Sunday, May 26, 2013

Don’t become a yoga instructor, everyone is doing that.

One of my friends said this to me about a year ago. He meant well. He is a very linear, logical person, who sees the big picture quite well. 

Jacques Cousteau. Why become a Marine Biologist? There can never be another Cousteau. 

But I thought about it, and turned it over in my mind for a while. He was giving me big picture “the market is flooded” kind of advice, and from that perspective, it is a comment that makes sense. 

But I think we can stop ourselves from having experiences when we think this way. I remember as a child, feeling like my sister was the one who was the photographer, so I shouldn’t do that, explore that. She said she wanted to shoot photographs for National Geographic. That sounded amazing to me, just like something I’d want to do. But I felt like I would be taking her dream if I also did it. 

What happened to being inspired? What happened to mentorships, internships, apprenticeships, where you sit at the feet of the one who did it before, and copy them exactly until you understand the whole of it? 
Reinhold Messner.  "After Messner, the mystery of possibility was gone;
there remained only the mystery of whether you could do it."

- Ed Viesturs
I remember when I was in third grade, I wanted to climb Mt. Everest one day. My principal had gone to Nepal and brought back images of that sacred mountain, and I wanted to climb up it. I wasn’t afraid. I wanted to make my body and my spirit strong enough to stand on the top. 

By the time I was old enough to really begin to think about it, the Scott Fisher expedition had happened. There was a huge backlash that normal people shouldn’t be climbing big mountains, that this had happened because a socialite had paid $60,000 to have her hand held up a mountain that she had no business being on. 

I was a member of the AMGA, I had started going religiously to meetings, I was beginning to focus and hone my climbing skills. I didn’t want to be part of the problem, part of the hoard. The fact that now “everyone could do it” meant that people shouldn’t.
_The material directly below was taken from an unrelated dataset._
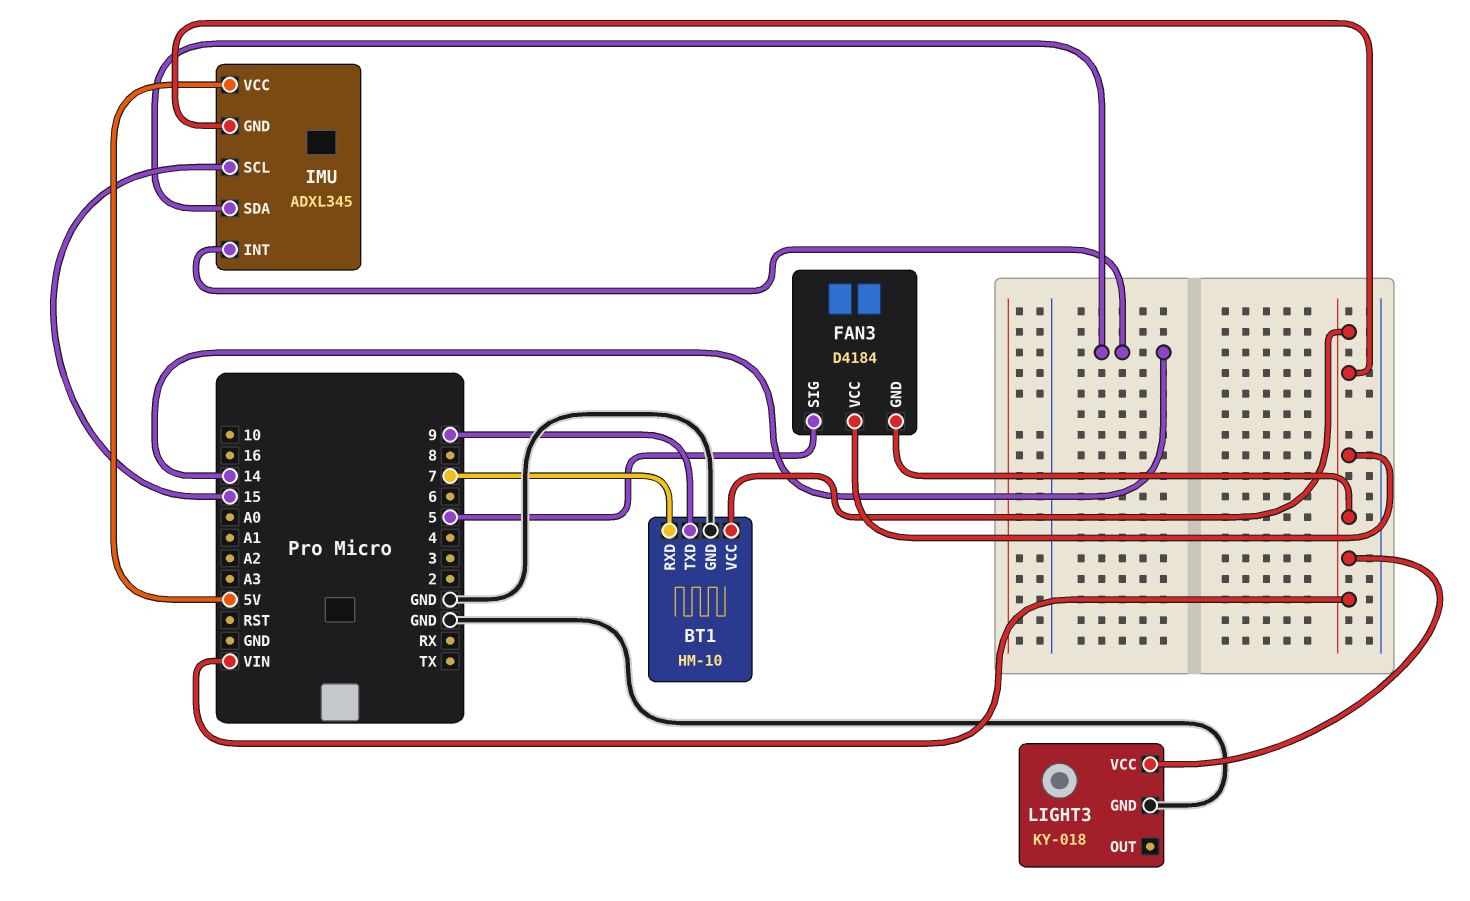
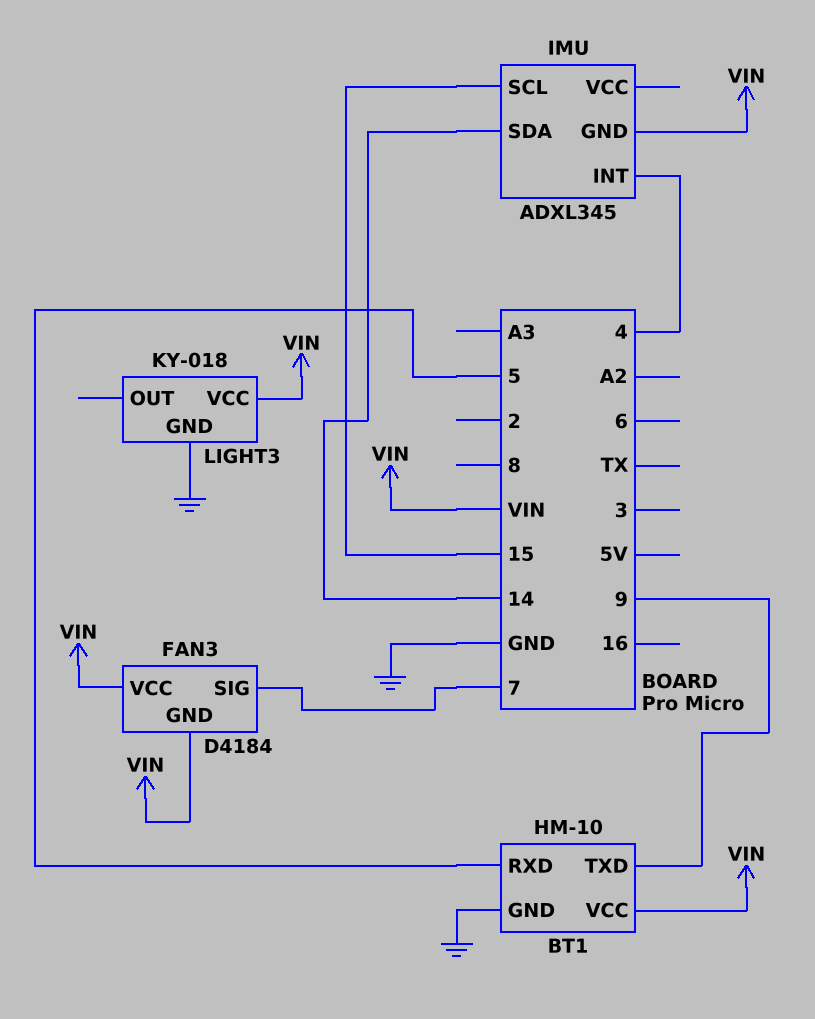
BT1 pin RXD: 7 -> 5
FAN3 pin SIG: 5 -> 7
IMU pin INT: 14 -> 4
IMU pin VCC: 5V -> none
That all the “real” people who should already had, and everyone else was an invalid tourist. 

Now, I’m in Ubud, Bali which is apparently a now-famous yoga destination for the freaks and weirdos and truly dedicated as well. They filmed a movie here, Eat Pray Love, all about a woman finding herself. I havent seen it or read the book but I still chafe when people tell me my life is like the movie. 
Krishnamacharya was an original. I'm not even from India, I'm a Lulu lemon lemming. How can I be unique?

But really, why does it matter? If I had known about the movie, would I not have come here, because other people had come before me and it was something that was “done”? When I see that from this perspective, I think about all the incredible experiences I would have missed out on. 

When it was the 80s, I was really into Punk Rock. One of the lessons I learned about being associated with that group was that it was really important to be unique, different, and first. To know the new bands, to love the classics, to eschew the flash in the pan popular sell outs. We spent so much time judging and worrying about being judged in order to make sure that we were unique that we missed out on being us. Which is what is truly unique. 

Ansel Adams is so unique that there are filters and effects in Photoshop named after him. If you aren't going to work your magic like a real artist, and you have photoshop, you don't count, right? Why bother trying? Its been done. 
This moment is unique. You in this moment is unlike what anyone else has been in this moment, even if you are following in the footsteps of someone who came before you. 

Let go of needing to judge your worth and the value of following your passion against how others view its originality. There have always been painters. Photographers, Writers, Yoga Teachers, people who became ex-pats. The market is flooded with them. The challenge is to embrace what has come before, learn all about it, and then bring you, your unique self to what you love. 

Who cares if someone else did it and they made a movie? We get to do it, too. We do it on a scooter, together, my 9 year old son and I. We make our own version of bliss, with thanks to those who came before. 

So become a yoga teacher if you like. No one has done it before quite like you will. Not even if you copy the dialogue exactly. 

4 comments:

Tvetto said...

I fully understand what you're talking about and I agree on every bit of it.
Though, as one who's love is the mountains and untouched wilderness, I feel the urge doing something no one has ever done before, and being somewhere no man has stood before. Feeling that rush when you're f.ex the first to ski that one line and not knowing what might happen, is amazing.

Well written though, it was something I enjoyed reading!

monique said...

Thank you. I needed to read this.

Kate Howe said...

Thank you, Tvetto! I agree with you, the thrill of the unknown and undone is excellent. I just also believe that we can't find the unknown and the undone unless we go down the path that's been done before. For instance there are so many big mountain skiers. Doug Coombs put down so many first descents. Why should you be good enough, unique enough or special enough to do it?

Because the first time you go down an easy back country drop, even one that's skied by every single local yokel, its a first descent to you. And eventually, you may find that line untouched by human feet. And the thrill belongs exclusively to you.

Happy exploring! Thank you for reading!

Kate Howe said...

Monique, thanks for reading, I'm glad it helped!